Kanakamedala has a masters degree in childhood development. As her own children grew, she found for them an after-school program that introduced them to robotics and informed their future education.
“My son is a senior at RIT and my daughter is a cognitive science major,“ she said. “Their robotics program helped them achieve scholarship and curriculum.”
Kanakamedala did extensive research prior to buying a Code Ninjas franchise. A senior cybersecurity analyst for New York state and a professional risk analyst, she presented her business plan and projections to her mentor, a professor at SUNY Albany.
“She gave me a go,” said Kanakamedala. “The local Small Business Administration helped further evaluate the plan and its risks, and we received our SBA loan from KeyBank without hesitation.”
“The business community will have a need for coding and other technology skills in only a few years,” she said. “By 2020 there will be 3 million unfilled jobs in cybersecurity alone.”
Much-needed work force development can start early with curriculums such that Code Ninjas offers, and the company is preparing a growing number of future software developers and problem solvers for the challenges ahead.
Since 2016 the Texas-based firm has grown to 500 units in the United States, Canada and Europe, and the Clifton Park dojo is one of only two in the entire U.S., according to Kanakamedala.
“The game-based learning model is not just about computer programming but also providing an environment of collaboration and communication of ideas as ninjas build their games,” she said. “These skills will take the students a long way in life.”
“Kids who are not exposed to technology can interact here and not be left behind,“ she said.
Activities are offered year-round, including “day care” over the summer months and school breaks.
“Code Ninjas is a place where parents can feel comfortable sending their kids for a pizza party and fun with friends while working and learning together,” said Kanakamedala.
The center has a manager for day-to-day operations and eight sensei currently, with plans to hire six more.

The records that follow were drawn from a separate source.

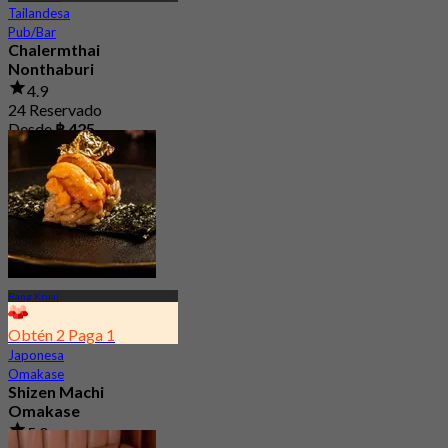
Tailandesa
Pub/Bar
Chalermthai
Nonthaburi
4.9
24 Reservado
Desde
฿ 425
Bang Kruai
Obtén 2 Paga 1
Japonesa
Omakase
Shizen Machi
Omakase
5.0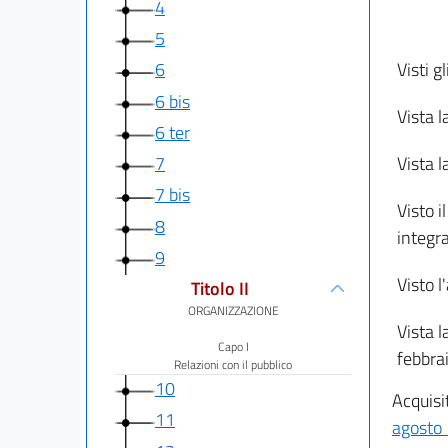
4
5
Visti g
6
6 bis
Vista l
6 ter
Vista l
7
7 bis
Visto i
8
integra
9
Visto 
Titolo II
ORGANIZZAZIONE
Vista l
Capo I
febbra
Relazioni con il pubblico
10
Acquisit
11
agosto 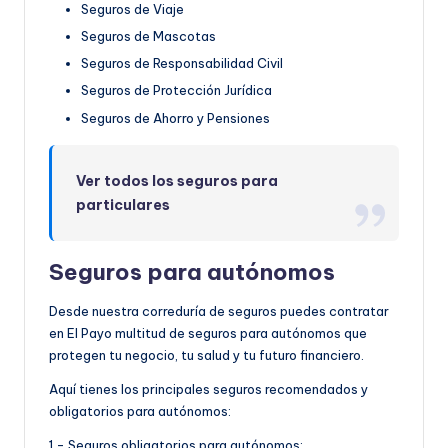
Seguros de Viaje
Seguros de Mascotas
Seguros de Responsabilidad Civil
Seguros de Protección Jurídica
Seguros de Ahorro y Pensiones
Ver todos los seguros para
particulares
Seguros para autónomos
Desde nuestra correduría de seguros puedes contratar
en El Payo multitud de seguros para autónomos que
protegen tu negocio, tu salud y tu futuro financiero.
Aquí tienes los principales seguros recomendados y
obligatorios para autónomos:
1.- Seguros obligatorios para autónomos: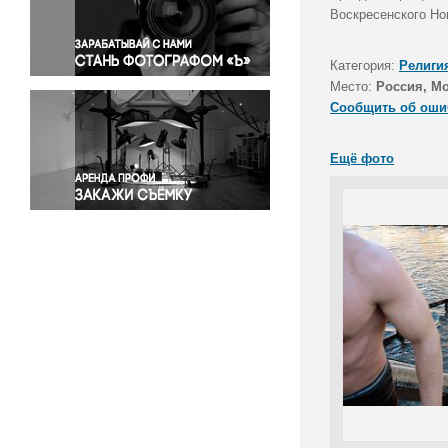
Правосудие
Воскресенского Но
Происшествия и конфликты
Религия
Категория:
Религи
Место:
Россия, Мо
Светская жизнь
Сообщить об оши
Спорт
Экология
Ещё фото
Экономика и бизнес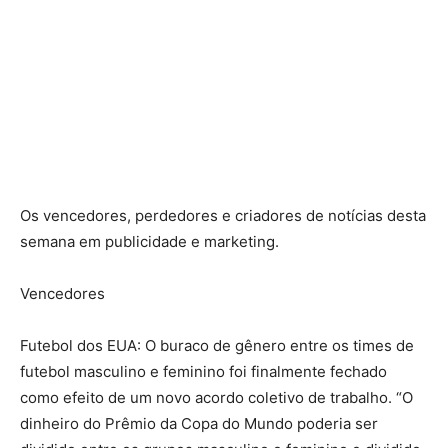
Os vencedores, perdedores e criadores de notícias desta
semana em publicidade e marketing.
Vencedores
Futebol dos EUA: O buraco de gênero entre os times de
futebol masculino e feminino foi finalmente fechado
como efeito de um novo acordo coletivo de trabalho. “O
dinheiro do Prêmio da Copa do Mundo poderia ser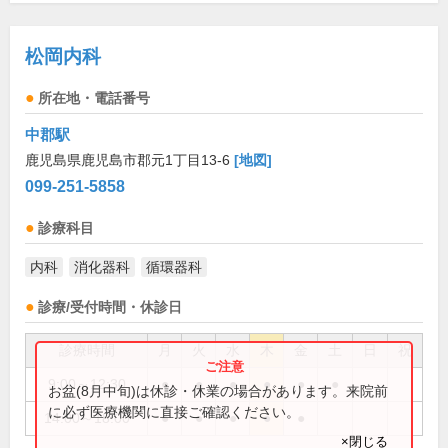
松岡内科
所在地・電話番号
中郡駅
鹿児島県鹿児島市郡元1丁目13-6
[地図]
099-251-5858
診療科目
内科
消化器科
循環器科
診療/受付時間・休診日
診療時間
月
火
水
木
金
土
日
祝
9:00～12:30
●
●
●
●
●
●
お盆(8月中旬)は休診・休業の場合があります。来院前
に必ず医療機関に直接ご確認ください。
14:00～18:00
●
●
●
●
●
×閉じる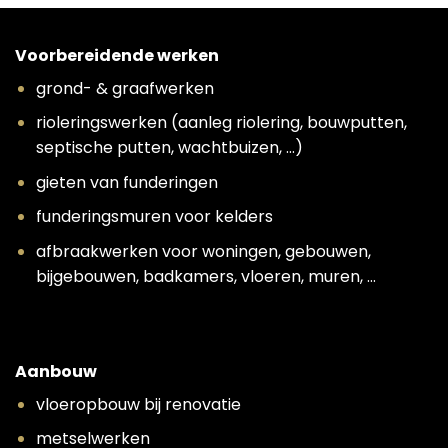
Voorbereidende werken
grond- & graafwerken
rioleringswerken (aanleg riolering, bouwputten,
septische putten, wachtbuizen, …)
gieten van funderingen
funderingsmuren voor kelders
afbraakwerken voor woningen, gebouwen,
bijgebouwen, badkamers, vloeren, muren, …
Aanbouw
vloeropbouw bij renovatie
metselwerken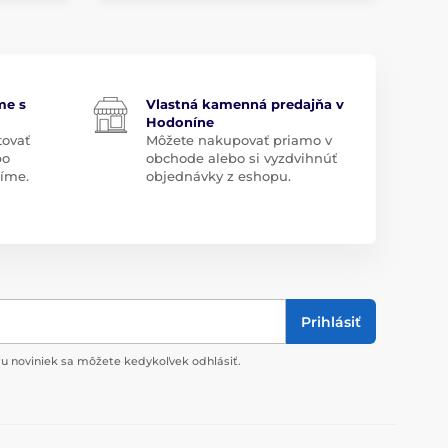
me s
Vlastná kamenná predajňa v
Hodoníne
tovať
Môžete nakupovať priamo v
bo
obchode alebo si vyzdvihnúť
díme.
objednávky z eshopu.
Prihlásiť
u noviniek sa môžete kedykoľvek odhlásiť.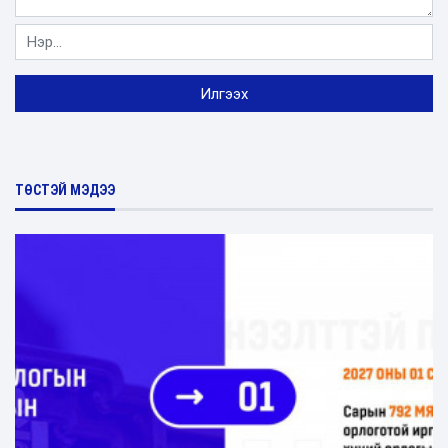
ТӨСТЭЙ МЭДЭЭ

These are high school and college students who will interact with up to six ninjas at any one time.
Kanakamedala said she and her business partners are getting the word out primarily through social media, but they also want to create awareness for Code Ninjas through community events.
“Ninja Care was rolled out to give back to the community,” she said. “Every month there is a different theme.”
“My vision for the business is a holistic approach to brain and body wellness for families and kids,” she said. “Code Ninjas is a unique concept in the ‘prove yourself’ method of learning a task and building upon it progressively.”
“The student proceeds along the curriculum from the basics to more complex learning, design, coding, and building applications for electronic devices,” she said. “It is very self–based.”
Ninjas are awarded ceremonially with the presentation of different color belts along the way, from white to yellow, green, blue, brown, and ultimately black, she said.
“Being in the technology field, I see the need for coding early on,” she said. “By partnering with parents we can provide children with a safe and encouraging environment to gain skills for the technology careers that await them.”